--- Entries supplied Enclosed Below ---

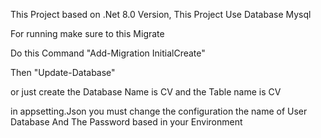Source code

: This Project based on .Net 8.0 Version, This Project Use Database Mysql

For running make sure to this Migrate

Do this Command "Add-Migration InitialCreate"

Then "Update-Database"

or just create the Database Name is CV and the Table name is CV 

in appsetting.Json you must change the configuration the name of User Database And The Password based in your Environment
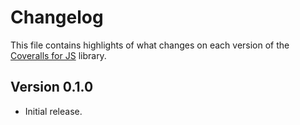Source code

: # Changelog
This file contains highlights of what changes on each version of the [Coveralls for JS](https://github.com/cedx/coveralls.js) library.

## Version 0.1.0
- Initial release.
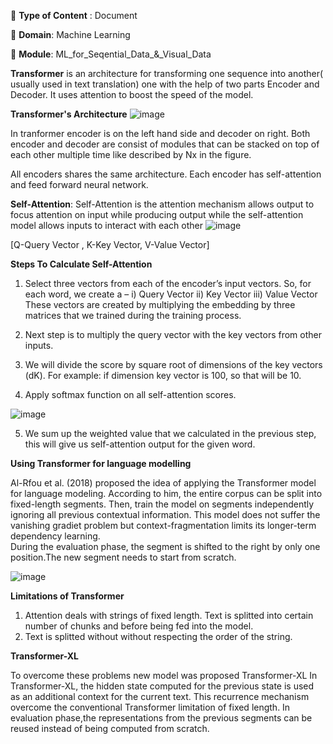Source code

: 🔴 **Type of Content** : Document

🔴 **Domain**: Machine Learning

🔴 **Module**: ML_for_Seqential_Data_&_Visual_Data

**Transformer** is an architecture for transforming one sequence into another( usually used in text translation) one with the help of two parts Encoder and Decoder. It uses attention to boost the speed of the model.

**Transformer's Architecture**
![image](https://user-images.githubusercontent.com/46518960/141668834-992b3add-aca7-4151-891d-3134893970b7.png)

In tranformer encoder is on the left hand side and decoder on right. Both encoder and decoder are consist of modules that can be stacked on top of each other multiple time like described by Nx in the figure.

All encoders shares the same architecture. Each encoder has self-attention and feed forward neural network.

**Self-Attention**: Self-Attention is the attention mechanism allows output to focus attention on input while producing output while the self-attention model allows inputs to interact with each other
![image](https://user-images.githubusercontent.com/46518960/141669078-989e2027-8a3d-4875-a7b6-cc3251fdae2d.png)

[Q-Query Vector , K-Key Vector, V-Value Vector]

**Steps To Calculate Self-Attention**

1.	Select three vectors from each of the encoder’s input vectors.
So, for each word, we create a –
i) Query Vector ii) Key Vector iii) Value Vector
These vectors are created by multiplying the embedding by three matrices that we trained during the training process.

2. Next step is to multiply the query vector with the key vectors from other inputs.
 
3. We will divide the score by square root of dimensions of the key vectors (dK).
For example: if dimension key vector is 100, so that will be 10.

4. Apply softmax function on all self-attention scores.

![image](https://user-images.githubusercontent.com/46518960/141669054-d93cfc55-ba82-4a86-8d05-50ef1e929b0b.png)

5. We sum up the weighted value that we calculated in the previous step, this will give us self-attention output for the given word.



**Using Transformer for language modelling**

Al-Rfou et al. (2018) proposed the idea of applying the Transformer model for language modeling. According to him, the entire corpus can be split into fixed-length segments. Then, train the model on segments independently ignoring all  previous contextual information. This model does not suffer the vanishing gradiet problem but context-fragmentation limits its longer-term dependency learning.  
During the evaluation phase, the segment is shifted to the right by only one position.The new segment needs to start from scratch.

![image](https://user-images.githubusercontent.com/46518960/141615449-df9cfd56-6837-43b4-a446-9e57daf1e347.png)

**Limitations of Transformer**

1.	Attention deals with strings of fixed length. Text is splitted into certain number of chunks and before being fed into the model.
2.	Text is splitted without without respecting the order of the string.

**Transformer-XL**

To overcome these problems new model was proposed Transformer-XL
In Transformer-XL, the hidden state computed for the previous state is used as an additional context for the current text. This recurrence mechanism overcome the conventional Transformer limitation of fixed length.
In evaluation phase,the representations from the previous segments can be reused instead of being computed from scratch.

--- End of Enclosed Entries supplied ---

* _Your goal_:
Transcribe every line of the records above without any change, leaving out the pictures.

* _Answer_:
Source code

: This Project based on .Net 8.0 Version, This Project Use Database Mysql

For running make sure to this Migrate

Do this Command "Add-Migration InitialCreate"

Then "Update-Database"

or just create the Database Name is CV and the Table name is CV 

in appsetting.Json you must change the configuration the name of User Database And The Password based in your Environment
Source code

: # Changelog
This file contains highlights of what changes on each version of the [Coveralls for JS](https://github.com/cedx/coveralls.js) library.

## Version 0.1.0
- Initial release.
Source code

: 🔴 **Type of Content** : Document

🔴 **Domain**: Machine Learning

🔴 **Module**: ML_for_Seqential_Data_&_Visual_Data

**Transformer** is an architecture for transforming one sequence into another( usually used in text translation) one with the help of two parts Encoder and Decoder. It uses attention to boost the speed of the model.

**Transformer's Architecture**
![image](https://user-images.githubusercontent.com/46518960/141668834-992b3add-aca7-4151-891d-3134893970b7.png)

In tranformer encoder is on the left hand side and decoder on right. Both encoder and decoder are consist of modules that can be stacked on top of each other multiple time like described by Nx in the figure.

All encoders shares the same architecture. Each encoder has self-attention and feed forward neural network.

**Self-Attention**: Self-Attention is the attention mechanism allows output to focus attention on input while producing output while the self-attention model allows inputs to interact with each other
![image](https://user-images.githubusercontent.com/46518960/141669078-989e2027-8a3d-4875-a7b6-cc3251fdae2d.png)

[Q-Query Vector , K-Key Vector, V-Value Vector]

**Steps To Calculate Self-Attention**

1.	Select three vectors from each of the encoder’s input vectors.
So, for each word, we create a –
i) Query Vector ii) Key Vector iii) Value Vector
These vectors are created by multiplying the embedding by three matrices that we trained during the training process.

2. Next step is to multiply the query vector with the key vectors from other inputs.
 
3. We will divide the score by square root of dimensions of the key vectors (dK).
For example: if dimension key vector is 100, so that will be 10.

4. Apply softmax function on all self-attention scores.

![image](https://user-images.githubusercontent.com/46518960/141669054-d93cfc55-ba82-4a86-8d05-50ef1e929b0b.png)

5. We sum up the weighted value that we calculated in the previous step, this will give us self-attention output for the given word.



**Using Transformer for language modelling**

Al-Rfou et al. (2018) proposed the idea of applying the Transformer model for language modeling. According to him, the entire corpus can be split into fixed-length segments. Then, train the model on segments independently ignoring all  previous contextual information. This model does not suffer the vanishing gradiet problem but context-fragmentation limits its longer-term dependency learning.  
During the evaluation phase, the segment is shifted to the right by only one position.The new segment needs to start from scratch.

![image](https://user-images.githubusercontent.com/46518960/141615449-df9cfd56-6837-43b4-a446-9e57daf1e347.png)

**Limitations of Transformer**

1.	Attention deals with strings of fixed length. Text is splitted into certain number of chunks and before being fed into the model.
2.	Text is splitted without without respecting the order of the string.

**Transformer-XL**

To overcome these problems new model was proposed Transformer-XL
In Transformer-XL, the hidden state computed for the previous state is used as an additional context for the current text. This recurrence mechanism overcome the conventional Transformer limitation of fixed length.
In evaluation phase,the representations from the previous segments can be reused instead of being computed from scratch.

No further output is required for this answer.